▸ **Things to do**:
A - Answer these from the forum excerpt on Netscape's export encryption below, one per line:
(i) To what effective key lengths were the "International Edition" keys reduced?
(ii) Using a single computer, how long did it take to break the weak 40-bit encryption?
(iii) Which other product went through a similar situation?
B - Continue the forum excerpt on Netscape's export encryption below, starting right after its last line.
-------- Supplied passage
One fairly concrete example:

> Shortly afterward, Netscape's SSL technology was widely adopted as a method
> for protecting credit card transactions using public key cryptography.
> Netscape developed two versions of its web browser. The "U.S. edition"
> supported full size (typically 1024-bit or larger) RSA public keys in
> combination with full size symmetric keys (secret keys) (128-bit RC4 or 3DES
> in SSL 3.0 and TLS 1.0). The "International Edition" had its effective key
> lengths reduced to 512 bits and 40 bits respectively (RSA_EXPORT with 40-bit
> RC2 or RC4 in SSL 2.0, SSL 3.0 and TLS 1.0), by zero-padding 88 bits of the
> normal 128-bit symmetric key. Acquiring the 'U.S. domestic' version turned
> out to be sufficient hassle that most computer users, even in the U.S.,
> ended up with the 'International' version, whose weak 40-bit encryption
> could be broken in a matter of days using a single computer. A similar
> situation occurred with Lotus Notes for the same reasons.

It's not necessarily a design flaw in the protocol, but it has basically the
same effect.

------
mashedvikings
"Often hear that the reason today’s Internet is not more secure is that the
early designers failed to imagine that security could ever matter."
----------------
-------- Dataset rows
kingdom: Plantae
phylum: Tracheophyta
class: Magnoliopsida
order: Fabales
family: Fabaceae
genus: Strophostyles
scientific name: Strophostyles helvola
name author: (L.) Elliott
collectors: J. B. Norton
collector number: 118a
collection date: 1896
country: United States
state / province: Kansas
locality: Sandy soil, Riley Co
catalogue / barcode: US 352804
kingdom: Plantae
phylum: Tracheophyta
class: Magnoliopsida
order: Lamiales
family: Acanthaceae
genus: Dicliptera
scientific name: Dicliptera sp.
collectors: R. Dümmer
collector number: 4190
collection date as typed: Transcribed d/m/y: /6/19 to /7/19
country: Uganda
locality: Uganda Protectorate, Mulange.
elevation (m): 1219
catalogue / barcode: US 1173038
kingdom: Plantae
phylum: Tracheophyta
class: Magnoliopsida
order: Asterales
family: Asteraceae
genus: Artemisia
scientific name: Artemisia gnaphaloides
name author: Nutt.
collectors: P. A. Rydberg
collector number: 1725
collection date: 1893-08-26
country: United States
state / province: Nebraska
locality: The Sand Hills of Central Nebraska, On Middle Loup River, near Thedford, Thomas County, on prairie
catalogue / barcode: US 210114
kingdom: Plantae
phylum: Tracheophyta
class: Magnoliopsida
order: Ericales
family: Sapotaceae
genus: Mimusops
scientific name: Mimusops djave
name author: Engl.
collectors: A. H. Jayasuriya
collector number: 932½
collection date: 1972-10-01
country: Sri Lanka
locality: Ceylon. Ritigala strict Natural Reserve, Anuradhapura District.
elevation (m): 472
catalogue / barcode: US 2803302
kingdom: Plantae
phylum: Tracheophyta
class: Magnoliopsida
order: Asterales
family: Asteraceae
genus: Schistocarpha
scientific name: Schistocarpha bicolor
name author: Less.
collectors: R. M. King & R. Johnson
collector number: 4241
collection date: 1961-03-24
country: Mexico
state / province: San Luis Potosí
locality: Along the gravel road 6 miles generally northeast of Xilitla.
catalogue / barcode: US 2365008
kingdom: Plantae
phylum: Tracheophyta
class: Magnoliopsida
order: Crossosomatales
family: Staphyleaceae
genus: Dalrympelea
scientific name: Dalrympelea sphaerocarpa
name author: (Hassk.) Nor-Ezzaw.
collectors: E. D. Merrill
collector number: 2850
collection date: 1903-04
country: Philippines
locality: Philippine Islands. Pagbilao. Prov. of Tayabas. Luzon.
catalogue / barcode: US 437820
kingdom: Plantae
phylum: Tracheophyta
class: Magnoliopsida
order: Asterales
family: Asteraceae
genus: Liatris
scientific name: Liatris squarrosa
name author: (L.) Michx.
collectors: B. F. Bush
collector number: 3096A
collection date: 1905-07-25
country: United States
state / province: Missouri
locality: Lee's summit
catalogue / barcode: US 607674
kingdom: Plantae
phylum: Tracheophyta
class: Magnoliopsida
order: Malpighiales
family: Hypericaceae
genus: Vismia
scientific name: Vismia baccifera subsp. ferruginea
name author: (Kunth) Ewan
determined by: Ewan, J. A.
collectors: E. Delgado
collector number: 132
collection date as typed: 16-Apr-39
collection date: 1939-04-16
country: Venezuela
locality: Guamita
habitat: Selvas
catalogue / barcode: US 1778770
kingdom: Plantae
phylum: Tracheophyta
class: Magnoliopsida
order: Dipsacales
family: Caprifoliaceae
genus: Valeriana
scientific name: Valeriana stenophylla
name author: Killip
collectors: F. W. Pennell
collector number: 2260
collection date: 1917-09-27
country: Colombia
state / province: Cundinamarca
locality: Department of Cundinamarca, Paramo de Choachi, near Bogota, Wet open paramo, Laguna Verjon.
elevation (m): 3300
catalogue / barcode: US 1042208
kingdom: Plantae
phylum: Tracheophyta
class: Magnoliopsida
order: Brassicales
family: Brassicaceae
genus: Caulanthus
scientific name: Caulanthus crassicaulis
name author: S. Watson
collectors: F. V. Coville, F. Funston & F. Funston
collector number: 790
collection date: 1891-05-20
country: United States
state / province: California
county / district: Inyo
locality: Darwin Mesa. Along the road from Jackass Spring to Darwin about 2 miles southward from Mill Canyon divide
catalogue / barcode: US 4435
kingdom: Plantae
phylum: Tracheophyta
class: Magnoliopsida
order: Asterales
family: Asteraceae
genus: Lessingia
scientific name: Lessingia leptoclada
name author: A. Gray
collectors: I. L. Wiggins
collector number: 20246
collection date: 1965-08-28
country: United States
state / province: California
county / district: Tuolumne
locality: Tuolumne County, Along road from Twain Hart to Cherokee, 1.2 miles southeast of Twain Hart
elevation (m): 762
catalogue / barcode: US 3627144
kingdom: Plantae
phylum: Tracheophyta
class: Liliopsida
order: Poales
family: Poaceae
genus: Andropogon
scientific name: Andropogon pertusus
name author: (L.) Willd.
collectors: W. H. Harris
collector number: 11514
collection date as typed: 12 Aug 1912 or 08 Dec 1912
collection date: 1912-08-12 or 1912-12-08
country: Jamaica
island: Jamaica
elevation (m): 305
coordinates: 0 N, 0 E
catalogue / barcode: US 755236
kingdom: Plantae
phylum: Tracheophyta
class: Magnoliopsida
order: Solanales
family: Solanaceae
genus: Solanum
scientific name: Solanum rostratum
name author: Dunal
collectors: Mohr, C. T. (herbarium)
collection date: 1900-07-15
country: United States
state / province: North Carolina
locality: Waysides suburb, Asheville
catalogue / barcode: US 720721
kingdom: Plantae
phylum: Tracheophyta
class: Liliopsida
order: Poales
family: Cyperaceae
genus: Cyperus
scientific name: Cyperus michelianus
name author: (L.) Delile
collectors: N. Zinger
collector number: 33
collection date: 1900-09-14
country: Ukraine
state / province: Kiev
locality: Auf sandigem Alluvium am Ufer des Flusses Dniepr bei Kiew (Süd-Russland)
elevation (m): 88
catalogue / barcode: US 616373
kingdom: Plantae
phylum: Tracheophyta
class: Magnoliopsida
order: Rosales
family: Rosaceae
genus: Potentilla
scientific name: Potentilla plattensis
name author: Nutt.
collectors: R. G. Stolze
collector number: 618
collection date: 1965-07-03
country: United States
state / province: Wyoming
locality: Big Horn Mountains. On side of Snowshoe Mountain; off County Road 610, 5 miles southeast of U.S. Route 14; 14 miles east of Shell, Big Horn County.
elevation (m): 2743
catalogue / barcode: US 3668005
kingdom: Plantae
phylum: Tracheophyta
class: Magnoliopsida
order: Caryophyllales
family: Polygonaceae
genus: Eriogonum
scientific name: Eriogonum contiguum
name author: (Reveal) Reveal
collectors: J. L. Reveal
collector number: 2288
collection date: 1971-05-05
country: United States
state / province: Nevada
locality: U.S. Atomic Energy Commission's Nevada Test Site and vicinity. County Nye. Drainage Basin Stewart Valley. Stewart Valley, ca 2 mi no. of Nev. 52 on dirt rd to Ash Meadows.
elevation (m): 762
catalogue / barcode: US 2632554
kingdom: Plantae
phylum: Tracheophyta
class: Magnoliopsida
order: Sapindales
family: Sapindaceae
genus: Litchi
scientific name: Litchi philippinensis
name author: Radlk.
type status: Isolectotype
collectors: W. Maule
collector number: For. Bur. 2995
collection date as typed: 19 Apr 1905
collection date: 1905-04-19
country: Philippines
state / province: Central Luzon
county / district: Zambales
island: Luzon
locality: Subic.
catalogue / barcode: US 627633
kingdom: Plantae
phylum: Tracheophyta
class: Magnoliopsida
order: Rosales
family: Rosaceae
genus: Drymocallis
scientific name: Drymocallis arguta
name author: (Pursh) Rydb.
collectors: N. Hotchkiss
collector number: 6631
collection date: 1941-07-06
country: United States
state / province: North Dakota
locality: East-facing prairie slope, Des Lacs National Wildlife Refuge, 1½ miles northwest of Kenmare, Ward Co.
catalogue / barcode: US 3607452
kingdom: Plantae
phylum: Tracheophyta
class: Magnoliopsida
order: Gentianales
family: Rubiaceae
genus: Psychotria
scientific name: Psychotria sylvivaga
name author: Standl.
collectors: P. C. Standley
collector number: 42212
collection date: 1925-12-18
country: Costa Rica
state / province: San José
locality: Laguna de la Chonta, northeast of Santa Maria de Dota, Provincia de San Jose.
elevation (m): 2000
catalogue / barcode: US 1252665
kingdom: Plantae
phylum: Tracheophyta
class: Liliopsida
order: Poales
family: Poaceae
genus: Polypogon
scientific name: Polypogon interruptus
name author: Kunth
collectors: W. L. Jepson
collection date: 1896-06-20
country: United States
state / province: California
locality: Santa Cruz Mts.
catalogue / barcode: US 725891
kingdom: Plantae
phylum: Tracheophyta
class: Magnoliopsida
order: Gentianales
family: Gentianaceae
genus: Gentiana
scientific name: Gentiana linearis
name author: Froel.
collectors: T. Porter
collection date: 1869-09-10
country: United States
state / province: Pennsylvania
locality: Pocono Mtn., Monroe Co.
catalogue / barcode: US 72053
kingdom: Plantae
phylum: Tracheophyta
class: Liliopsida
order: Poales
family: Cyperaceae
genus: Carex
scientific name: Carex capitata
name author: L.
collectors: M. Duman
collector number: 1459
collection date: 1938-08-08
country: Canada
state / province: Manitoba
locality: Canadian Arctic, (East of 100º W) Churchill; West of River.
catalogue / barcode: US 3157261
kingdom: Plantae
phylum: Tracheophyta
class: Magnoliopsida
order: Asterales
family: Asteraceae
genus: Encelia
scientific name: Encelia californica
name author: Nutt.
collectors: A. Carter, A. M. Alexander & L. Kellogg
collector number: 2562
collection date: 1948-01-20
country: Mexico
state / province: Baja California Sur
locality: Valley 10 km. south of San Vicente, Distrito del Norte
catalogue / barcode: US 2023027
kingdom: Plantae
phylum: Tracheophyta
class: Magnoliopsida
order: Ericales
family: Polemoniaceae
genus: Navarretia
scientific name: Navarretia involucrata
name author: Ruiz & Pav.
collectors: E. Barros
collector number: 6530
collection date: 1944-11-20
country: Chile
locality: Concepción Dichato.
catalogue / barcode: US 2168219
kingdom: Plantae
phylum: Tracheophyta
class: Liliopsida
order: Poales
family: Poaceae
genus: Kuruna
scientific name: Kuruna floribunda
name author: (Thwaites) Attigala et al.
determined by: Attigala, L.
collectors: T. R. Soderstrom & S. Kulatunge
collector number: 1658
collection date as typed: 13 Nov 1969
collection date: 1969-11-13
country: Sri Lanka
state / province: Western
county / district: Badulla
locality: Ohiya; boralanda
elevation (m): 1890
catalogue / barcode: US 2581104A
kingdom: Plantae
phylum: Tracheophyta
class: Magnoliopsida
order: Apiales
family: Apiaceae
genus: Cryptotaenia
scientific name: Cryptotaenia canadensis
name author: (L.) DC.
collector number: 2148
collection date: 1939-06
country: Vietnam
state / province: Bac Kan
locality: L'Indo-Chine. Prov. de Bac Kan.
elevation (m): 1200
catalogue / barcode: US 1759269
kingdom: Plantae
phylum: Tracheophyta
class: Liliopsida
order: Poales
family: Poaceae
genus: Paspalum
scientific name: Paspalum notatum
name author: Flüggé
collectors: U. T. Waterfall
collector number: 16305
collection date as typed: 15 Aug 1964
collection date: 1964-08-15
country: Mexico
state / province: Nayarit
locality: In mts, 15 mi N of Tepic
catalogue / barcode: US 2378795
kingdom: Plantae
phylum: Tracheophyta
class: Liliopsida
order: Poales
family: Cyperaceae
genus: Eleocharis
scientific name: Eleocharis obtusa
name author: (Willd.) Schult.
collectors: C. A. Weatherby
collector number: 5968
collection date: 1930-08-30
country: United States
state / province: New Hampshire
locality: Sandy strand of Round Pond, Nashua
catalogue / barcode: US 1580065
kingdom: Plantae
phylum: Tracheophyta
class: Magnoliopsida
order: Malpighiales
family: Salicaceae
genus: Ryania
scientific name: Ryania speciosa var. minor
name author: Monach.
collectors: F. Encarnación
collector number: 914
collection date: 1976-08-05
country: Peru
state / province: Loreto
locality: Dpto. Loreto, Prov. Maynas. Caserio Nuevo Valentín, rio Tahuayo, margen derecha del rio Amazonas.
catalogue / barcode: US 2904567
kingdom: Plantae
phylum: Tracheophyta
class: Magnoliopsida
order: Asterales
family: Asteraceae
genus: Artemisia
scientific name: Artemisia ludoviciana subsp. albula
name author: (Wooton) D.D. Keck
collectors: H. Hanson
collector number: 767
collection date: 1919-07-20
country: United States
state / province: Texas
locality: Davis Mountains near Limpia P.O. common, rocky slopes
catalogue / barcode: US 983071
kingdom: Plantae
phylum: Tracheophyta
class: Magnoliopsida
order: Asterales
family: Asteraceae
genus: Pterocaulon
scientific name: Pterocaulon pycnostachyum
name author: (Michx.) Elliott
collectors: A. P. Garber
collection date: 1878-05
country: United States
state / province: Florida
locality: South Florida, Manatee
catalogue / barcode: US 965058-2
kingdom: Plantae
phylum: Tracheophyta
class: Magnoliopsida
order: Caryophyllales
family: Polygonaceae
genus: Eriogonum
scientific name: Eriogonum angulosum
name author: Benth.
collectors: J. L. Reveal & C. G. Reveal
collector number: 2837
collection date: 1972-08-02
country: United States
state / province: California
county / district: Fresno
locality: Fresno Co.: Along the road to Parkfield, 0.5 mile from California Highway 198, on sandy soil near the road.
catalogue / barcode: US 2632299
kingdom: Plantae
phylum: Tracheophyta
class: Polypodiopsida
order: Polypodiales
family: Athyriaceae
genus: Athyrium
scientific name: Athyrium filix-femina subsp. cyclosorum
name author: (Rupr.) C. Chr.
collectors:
----------------
▸ **Answers to the tasks**:
A -
(i) 512 bits for RSA keys and 40 bits for symmetric keys
(ii) A matter of days
(iii) Lotus Notes

B -
Related to this, you should definitely watch Moxie Marlinspike's (lead dev of
Signal) talk where he tells about his discussion with Kipp Hickman, a
developer of SSL:
[https://www.youtube.com/watch?v=UawS3_iuHoA#t=13m52s](https://www.youtube.com/watch?v=UawS3_iuHoA#t=13m52s)
(until 16:33)

------
adynatos
this is why openbsd foundation is based in canada.

------
euske
Does this matter? We (not just IT people, everyone in the world) always lack
the imagination of what could happen, and every time we're caught off guard by
the creativity of malicious people. Sometimes a government is to blame, but
eventually it's just us. Again, security is a process and a never-ending game
of arms race. When you stop playing, they'll get the best of you.

(Disclaimer: this is for the sake of argument. I'm actually a laid-back person
and against government surveillance and stuff.)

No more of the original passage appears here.